Grouping elements for better accessibility on iOS

Sid Raval

On iOS, VoiceOver users can navigate a screen through a swipe right gesture. Doing so causes iOS to change accessibility focus to the next accessible element in your views’ accessibility hierarchy. By default, many UIKit elements declare themselves as accessibility elements, e.g. UILabel, UIButton, &c.

The by-default accessibility of many iOS components is wonderful, but sometimes we need to do a bit more work. As a concrete example, let’s say that we have a UICollectionView composed of cells like the following:

collection view cell example

A straightforward implementation of the above view might look like this:

class ProductCard: UICollectionViewCell {
    @IBOutlet var image: UIImageView!
    @IBOutlet var brandName: UILabel!
    @IBOutlet var productName: UILabel!
    @IBOutlet var salePrice: UILabel!
    @IBOutlet var originalPrice: UILabel!
    @IBOutlet var discountLabel: UILabel!
    @IBOutlet var starView: UIImageView!
    @IBOutlet var reviewCount: UILabel!
    @IBOutlet var addToCartBtn: UIButton!
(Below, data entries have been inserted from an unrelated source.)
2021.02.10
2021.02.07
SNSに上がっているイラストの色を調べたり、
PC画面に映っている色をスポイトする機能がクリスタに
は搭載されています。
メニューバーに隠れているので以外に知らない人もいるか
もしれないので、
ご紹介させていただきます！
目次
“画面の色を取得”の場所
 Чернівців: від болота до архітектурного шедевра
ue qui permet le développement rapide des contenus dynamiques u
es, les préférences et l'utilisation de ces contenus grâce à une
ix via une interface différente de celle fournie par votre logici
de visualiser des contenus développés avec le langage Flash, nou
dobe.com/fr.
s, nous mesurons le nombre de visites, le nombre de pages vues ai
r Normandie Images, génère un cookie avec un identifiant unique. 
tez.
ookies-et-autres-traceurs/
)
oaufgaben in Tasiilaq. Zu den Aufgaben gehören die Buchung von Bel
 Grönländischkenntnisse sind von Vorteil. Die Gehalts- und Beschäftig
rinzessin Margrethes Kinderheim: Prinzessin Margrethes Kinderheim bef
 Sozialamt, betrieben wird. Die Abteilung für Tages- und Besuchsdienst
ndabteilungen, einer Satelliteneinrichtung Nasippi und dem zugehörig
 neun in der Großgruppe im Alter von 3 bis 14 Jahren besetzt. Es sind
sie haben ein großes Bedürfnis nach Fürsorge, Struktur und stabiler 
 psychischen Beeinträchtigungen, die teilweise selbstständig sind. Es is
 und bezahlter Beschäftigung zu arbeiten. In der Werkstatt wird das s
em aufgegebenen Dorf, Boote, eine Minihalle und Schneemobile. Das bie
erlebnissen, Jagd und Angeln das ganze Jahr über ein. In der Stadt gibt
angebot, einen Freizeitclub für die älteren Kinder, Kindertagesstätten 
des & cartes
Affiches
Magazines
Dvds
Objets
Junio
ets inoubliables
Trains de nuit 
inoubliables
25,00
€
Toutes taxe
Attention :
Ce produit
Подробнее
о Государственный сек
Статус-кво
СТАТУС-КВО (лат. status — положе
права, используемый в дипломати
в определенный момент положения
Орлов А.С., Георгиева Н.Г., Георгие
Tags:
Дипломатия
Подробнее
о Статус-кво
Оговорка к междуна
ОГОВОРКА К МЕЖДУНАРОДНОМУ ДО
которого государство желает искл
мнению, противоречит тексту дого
    required init?(coder aDecoder: NSCoder) {
        super.init(coder: aDecoder)
    }
}

By default each UI element is its own accessibility element, which means this card would take 9 swipes to navigate through! That can be exhausting, particularly in a collection with many cells (especially if you have motor control concerns). Moreover, it makes more sense for some of these elements to be grouped and read together; e.g. instead of VoiceOver reading the sale price -> swipe right -> reading the original price, grouping the price labels into a single accessibility element better explains the intention and reduces the number of gestures required to navigate the card.

We can make this a bit more sensible by grouping the brand name & product name; the sale price, original price, & discount label; and the star view & review count. I might do so as follows:

class ProductCard: UICollectionViewCell {
  /* ... */

  func setupAccessibility() {
    accessibilityElements = [image, brandName, salePrice, starView, addToCartBtn]

    let brandAndProductLabel = "\(productName.text) by \(brandName.text)"
    brandName.accessibilityLabel = brandAndProductLabel

    let priceLabel = "Sale price: \(salePrice.text); originally \(originalPrice.text); \(discountLabel.text)"
    salePrice.accessibilityLabel = priceLabel

    let starCount = /* code to find current rating */
    let numRatings = /* code to find the number of ratings */
    let ratingsLabel = "Rating: \(starCount) out of 5; based on \(numRatings) reviews"
    starView.accessibilityLabel = ratingsLabel
  }
}

In doing so we’ve done two things: one, reduce the number of navigation swipes per cell from 9 to 5; two, logically group related labels to give our VoiceOver users more context.

Before our changes, VoiceOver would read our card like this (a semicolon indicates a swipe gesture):

Image; thoughtbot; Product design and development; Five dollars; Ten dollars; You save fifty percent; Image; Nine thousand seven hundred eighty four; Add to cart button

After our changes:

Image; Product design and development by thoughtbot; Five dollars, originally ten dollars, you save fifty percent; Rating: five out of five, based on nine thousand seven hundred eighty four reviews; Add to cart button

Apple has done a great job of building accessibility into the UIKit framework, which allows many apps to be reasonably accessible by default. As we’ve seen, with just a small amount of attention and code, we as developers can provide an even better experience to app users with accessibility needs.